Dataset records:
--- START ---

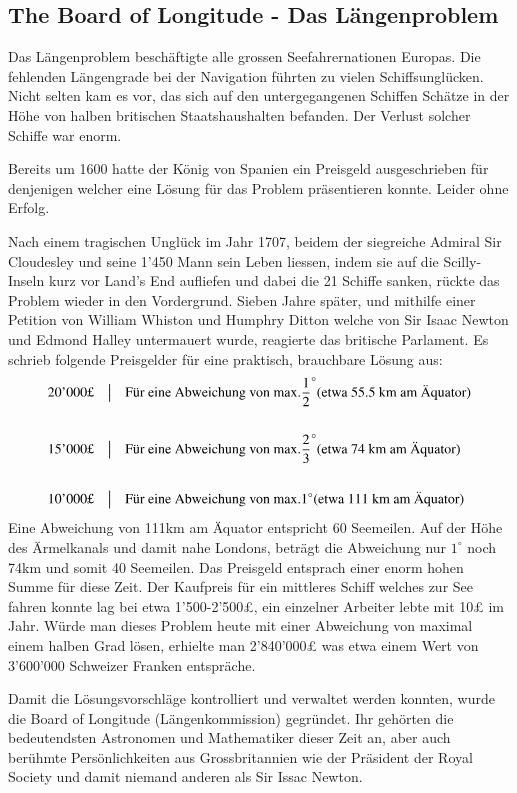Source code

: \begin{refsection}
\section{The Board of Longitude - Das Längenproblem}
Das Längenproblem beschäftigte alle grossen Seefahrernationen Europas. Die fehlenden Längengrade bei der Navigation führten zu vielen Schiffsunglücken. Nicht selten kam es vor, das sich auf den untergegangenen Schiffen Schätze in der Höhe von halben britischen Staatshaushalten befanden. Der Verlust solcher Schiffe war enorm.

Bereits um 1600 hatte der König von Spanien ein Preisgeld ausgeschrieben für denjenigen welcher eine Lösung für das Problem präsentieren konnte. Leider ohne Erfolg.

Nach einem tragischen Unglück im Jahr 1707, beidem der siegreiche Admiral Sir Cloudesley und seine 1’450 Mann sein Leben liessen, indem sie auf die Scilly-Inseln kurz vor Land’s End aufliefen und dabei die 21 Schiffe sanken, rückte das Problem wieder in den Vordergrund.
Sieben Jahre später, und mithilfe einer Petition von William Whiston und Humphry Ditton welche von Sir Isaac Newton und Edmond Halley untermauert wurde, reagierte das britische Parlament.
Es schrieb folgende Preisgelder für eine praktisch, brauchbare Lösung aus:
\[
\begin{aligned}
&\text{20’000£}
&
&\text{\big \vert}
&
&\text{Für eine Abweichung von max.} \frac{1}{2}^{\circ} \text{(etwa 55.5 km am Äquator)}
\\
\\
&\text{15’000£}
&
&\text{\big \vert}
&
&\text{Für eine Abweichung von max.} \frac{2}{3}^{\circ} \text{(etwa 74 km am Äquator)}
\\
\\
&\text{10’000£}
&
&\text{\big \vert}
&
&\text{Für eine Abweichung von max.} 1 ^{\circ} \text{(etwa 111 km am Äquator)}
\end{aligned}
\]
Eine Abweichung von 111km am Äquator entspricht 60 Seemeilen.
Auf der Höhe des Ärmelkanals und damit nahe Londons, beträgt die Abweichung nur $1 ^{\circ}$ noch 74km und somit 40 Seemeilen.
Das Preisgeld entsprach einer enorm hohen Summe für diese Zeit. Der Kaufpreis für ein mittleres Schiff welches zur See fahren konnte lag bei etwa 1’500-2’500£, ein einzelner Arbeiter lebte mit 10£ im Jahr.
Würde man dieses Problem heute mit einer Abweichung von maximal einem halben Grad lösen, erhielte man 2’840’000£ was etwa einem Wert von 3’600’000 Schweizer Franken entspräche. 

Damit die Lösungsvorschläge kontrolliert und verwaltet werden konnten, wurde die Board of Longitude (Längenkommission) gegründet. Ihr gehörten die bedeutendsten Astronomen und Mathematiker dieser Zeit an, aber auch berühmte Persönlichkeiten aus Grossbritannien wie der Präsident der Royal Society und damit niemand anderen als Sir Issac Newton.



\end{refsection}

--- END ---

> Problem to work on:
Every entry above needs to be printed again exactly, with its pictures left out.

> Response area:
Source code

: \begin{refsection}
\section{The Board of Longitude - Das Längenproblem}
Das Längenproblem beschäftigte alle grossen Seefahrernationen Europas. Die fehlenden Längengrade bei der Navigation führten zu vielen Schiffsunglücken. Nicht selten kam es vor, das sich auf den untergegangenen Schiffen Schätze in der Höhe von halben britischen Staatshaushalten befanden. Der Verlust solcher Schiffe war enorm.

Bereits um 1600 hatte der König von Spanien ein Preisgeld ausgeschrieben für denjenigen welcher eine Lösung für das Problem präsentieren konnte. Leider ohne Erfolg.

Nach einem tragischen Unglück im Jahr 1707, beidem der siegreiche Admiral Sir Cloudesley und seine 1’450 Mann sein Leben liessen, indem sie auf die Scilly-Inseln kurz vor Land’s End aufliefen und dabei die 21 Schiffe sanken, rückte das Problem wieder in den Vordergrund.
Sieben Jahre später, und mithilfe einer Petition von William Whiston und Humphry Ditton welche von Sir Isaac Newton und Edmond Halley untermauert wurde, reagierte das britische Parlament.
Es schrieb folgende Preisgelder für eine praktisch, brauchbare Lösung aus:
\[
\begin{aligned}
&\text{20’000£}
&
&\text{\big \vert}
&
&\text{Für eine Abweichung von max.} \frac{1}{2}^{\circ} \text{(etwa 55.5 km am Äquator)}
\\
\\
&\text{15’000£}
&
&\text{\big \vert}
&
&\text{Für eine Abweichung von max.} \frac{2}{3}^{\circ} \text{(etwa 74 km am Äquator)}
\\
\\
&\text{10’000£}
&
&\text{\big \vert}
&
&\text{Für eine Abweichung von max.} 1 ^{\circ} \text{(etwa 111 km am Äquator)}
\end{aligned}
\]
Eine Abweichung von 111km am Äquator entspricht 60 Seemeilen.
Auf der Höhe des Ärmelkanals und damit nahe Londons, beträgt die Abweichung nur $1 ^{\circ}$ noch 74km und somit 40 Seemeilen.
Das Preisgeld entsprach einer enorm hohen Summe für diese Zeit. Der Kaufpreis für ein mittleres Schiff welches zur See fahren konnte lag bei etwa 1’500-2’500£, ein einzelner Arbeiter lebte mit 10£ im Jahr.
Würde man dieses Problem heute mit einer Abweichung von maximal einem halben Grad lösen, erhielte man 2’840’000£ was etwa einem Wert von 3’600’000 Schweizer Franken entspräche. 

Damit die Lösungsvorschläge kontrolliert und verwaltet werden konnten, wurde die Board of Longitude (Längenkommission) gegründet. Ihr gehörten die bedeutendsten Astronomen und Mathematiker dieser Zeit an, aber auch berühmte Persönlichkeiten aus Grossbritannien wie der Präsident der Royal Society und damit niemand anderen als Sir Issac Newton.



\end{refsection}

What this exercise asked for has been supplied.